Repeat all entries word for word; skip images.

---

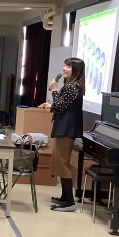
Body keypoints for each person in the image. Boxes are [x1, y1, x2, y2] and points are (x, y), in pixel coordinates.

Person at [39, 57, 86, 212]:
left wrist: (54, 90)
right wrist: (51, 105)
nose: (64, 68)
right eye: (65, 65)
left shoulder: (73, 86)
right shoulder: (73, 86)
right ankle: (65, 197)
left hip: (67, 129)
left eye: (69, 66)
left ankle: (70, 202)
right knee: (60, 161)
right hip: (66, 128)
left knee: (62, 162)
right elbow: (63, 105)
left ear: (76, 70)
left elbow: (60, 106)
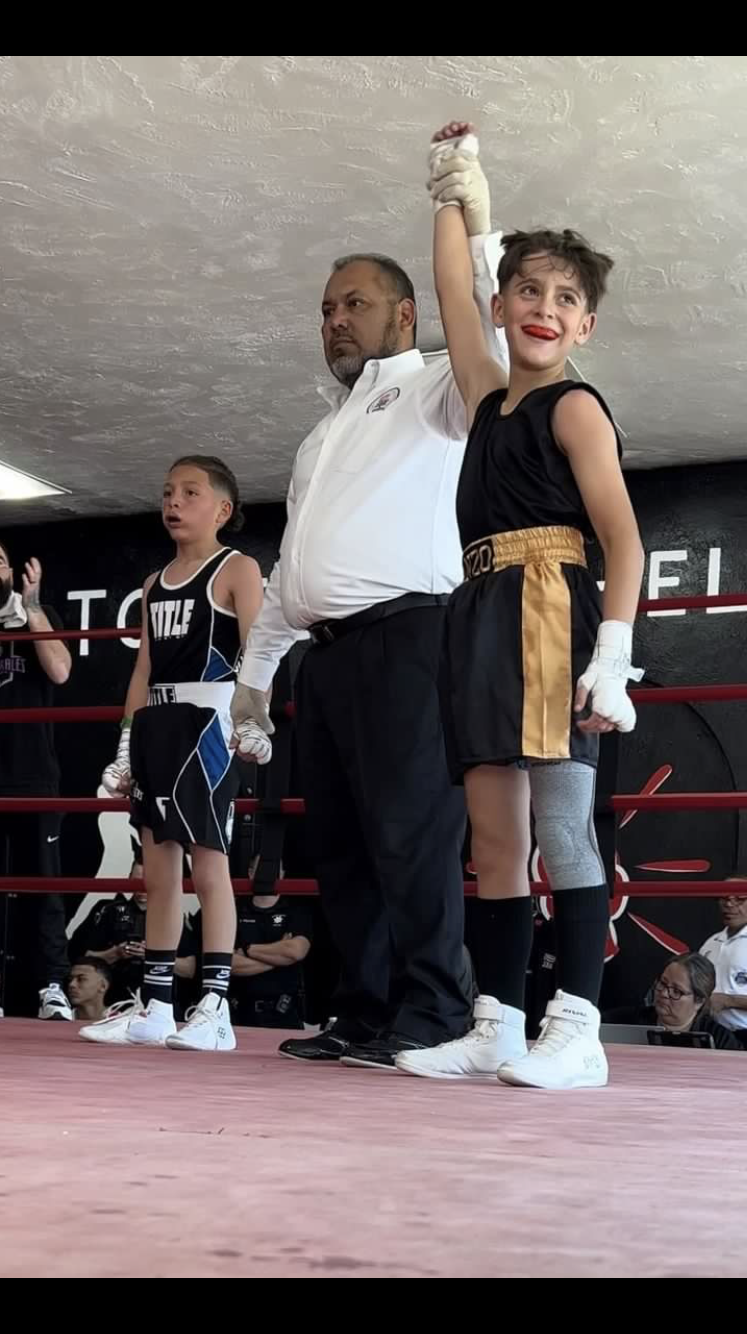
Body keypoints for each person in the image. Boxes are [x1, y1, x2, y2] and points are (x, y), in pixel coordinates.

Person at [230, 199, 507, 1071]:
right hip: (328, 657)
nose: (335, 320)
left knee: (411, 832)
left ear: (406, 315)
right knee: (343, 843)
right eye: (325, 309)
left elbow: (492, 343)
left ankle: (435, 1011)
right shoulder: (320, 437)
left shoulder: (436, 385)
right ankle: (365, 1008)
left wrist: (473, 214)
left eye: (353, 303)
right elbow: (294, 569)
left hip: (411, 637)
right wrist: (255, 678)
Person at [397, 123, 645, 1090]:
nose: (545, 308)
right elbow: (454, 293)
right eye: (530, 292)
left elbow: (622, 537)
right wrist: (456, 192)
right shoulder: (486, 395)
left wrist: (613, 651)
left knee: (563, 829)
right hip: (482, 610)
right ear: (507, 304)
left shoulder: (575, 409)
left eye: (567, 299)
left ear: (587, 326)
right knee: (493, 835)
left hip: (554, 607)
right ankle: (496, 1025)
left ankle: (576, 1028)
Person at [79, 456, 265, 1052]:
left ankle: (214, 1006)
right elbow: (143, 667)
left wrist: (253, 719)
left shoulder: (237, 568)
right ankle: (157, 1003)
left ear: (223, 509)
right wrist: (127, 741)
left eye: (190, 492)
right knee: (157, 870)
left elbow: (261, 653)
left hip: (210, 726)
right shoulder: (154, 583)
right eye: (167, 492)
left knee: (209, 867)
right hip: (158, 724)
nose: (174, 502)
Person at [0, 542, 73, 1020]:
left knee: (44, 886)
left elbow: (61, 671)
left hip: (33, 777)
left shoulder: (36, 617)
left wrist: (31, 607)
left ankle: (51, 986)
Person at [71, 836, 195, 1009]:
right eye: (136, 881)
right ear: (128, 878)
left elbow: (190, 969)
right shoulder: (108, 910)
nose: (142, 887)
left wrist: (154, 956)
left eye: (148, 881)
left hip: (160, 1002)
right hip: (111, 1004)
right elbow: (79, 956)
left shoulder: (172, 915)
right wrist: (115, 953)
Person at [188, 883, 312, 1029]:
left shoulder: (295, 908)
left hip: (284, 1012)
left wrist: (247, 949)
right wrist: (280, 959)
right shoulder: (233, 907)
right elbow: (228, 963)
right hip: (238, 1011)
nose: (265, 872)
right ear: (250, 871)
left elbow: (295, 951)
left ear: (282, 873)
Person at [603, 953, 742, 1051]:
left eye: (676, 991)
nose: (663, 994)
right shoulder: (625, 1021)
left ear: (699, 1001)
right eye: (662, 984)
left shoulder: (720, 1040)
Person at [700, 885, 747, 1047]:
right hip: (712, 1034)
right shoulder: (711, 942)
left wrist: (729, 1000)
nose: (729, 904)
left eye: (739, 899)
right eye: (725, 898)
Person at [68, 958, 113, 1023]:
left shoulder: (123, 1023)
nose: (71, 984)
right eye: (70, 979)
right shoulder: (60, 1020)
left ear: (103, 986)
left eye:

---

**Output:**
Body keypoints for each person in the image. Boxes are [x1, y1, x2, y2] and points are (x, y), in pixel coordinates.

Person at [39, 57, 86, 212]:
left wrist: (54, 90)
right wrist: (51, 105)
nose: (64, 68)
right eye: (65, 65)
left shoulder: (73, 86)
right shoulder: (73, 86)
right ankle: (65, 197)
left hip: (67, 129)
left eye: (69, 66)
left ankle: (70, 202)
right knee: (60, 161)
right hip: (66, 128)
left knee: (62, 162)
right elbow: (63, 105)
left ear: (76, 70)
left elbow: (60, 106)
Body keypoints for each person in the image. Boxes are [x1, y1, x2, y2] and points are (x, y), in pixel coordinates.

Person at [230, 199, 507, 1071]:
right hip: (328, 657)
nose: (335, 320)
left knee: (411, 832)
left ear: (406, 315)
right knee: (343, 843)
right eye: (325, 309)
left elbow: (492, 343)
left ankle: (435, 1011)
right shoulder: (320, 437)
left shoulder: (436, 385)
right ankle: (365, 1008)
left wrist: (473, 214)
left eye: (353, 303)
right elbow: (294, 569)
left hip: (411, 637)
right wrist: (255, 678)
Person at [397, 123, 645, 1090]:
nose: (545, 308)
right elbow: (454, 293)
right eye: (530, 292)
left elbow: (622, 537)
right wrist: (456, 192)
right shoulder: (486, 395)
left wrist: (613, 651)
left knee: (563, 829)
right hip: (482, 610)
right ear: (507, 304)
left shoulder: (575, 409)
left eye: (567, 299)
left ear: (587, 326)
right knee: (493, 835)
left hip: (554, 607)
right ankle: (496, 1025)
left ankle: (576, 1028)
Person at [79, 456, 265, 1052]:
left ankle: (214, 1006)
right elbow: (143, 667)
left wrist: (253, 719)
left shoulder: (237, 568)
right ankle: (157, 1003)
left ear: (223, 509)
right wrist: (127, 741)
left eye: (190, 492)
right knee: (157, 870)
left elbow: (261, 653)
left hip: (210, 726)
right shoulder: (154, 583)
right eye: (167, 492)
left knee: (209, 867)
right hip: (158, 724)
nose: (174, 502)
Person at [0, 542, 73, 1020]:
left knee: (44, 886)
left elbow: (61, 671)
left hip: (33, 777)
left shoulder: (36, 617)
left wrist: (31, 607)
left ankle: (51, 986)
Person at [71, 836, 195, 1009]:
right eye: (136, 881)
right ear: (128, 878)
left elbow: (190, 969)
right shoulder: (108, 910)
nose: (142, 887)
left wrist: (154, 956)
left eye: (148, 881)
left hip: (160, 1002)
right hip: (111, 1004)
right elbow: (79, 956)
left shoulder: (172, 915)
right wrist: (115, 953)
Person at [188, 883, 312, 1029]:
left shoulder: (295, 908)
left hip: (284, 1012)
left wrist: (247, 949)
right wrist: (280, 959)
right shoulder: (233, 907)
right elbow: (228, 963)
right hip: (238, 1011)
nose: (265, 872)
right ear: (250, 871)
left elbow: (295, 951)
left ear: (282, 873)
Person at [603, 953, 742, 1051]:
left eye: (676, 991)
nose: (663, 994)
right shoulder: (625, 1021)
left ear: (699, 1001)
right eye: (662, 984)
left shoulder: (720, 1040)
Person at [700, 885, 747, 1047]:
right hip: (712, 1034)
right shoulder: (711, 942)
left wrist: (729, 1000)
nose: (729, 904)
left eye: (739, 899)
right eye: (725, 898)
Person at [68, 958, 113, 1023]:
left shoulder: (123, 1023)
nose: (71, 984)
right eye: (70, 979)
right shoulder: (60, 1020)
left ear: (103, 986)
left eye:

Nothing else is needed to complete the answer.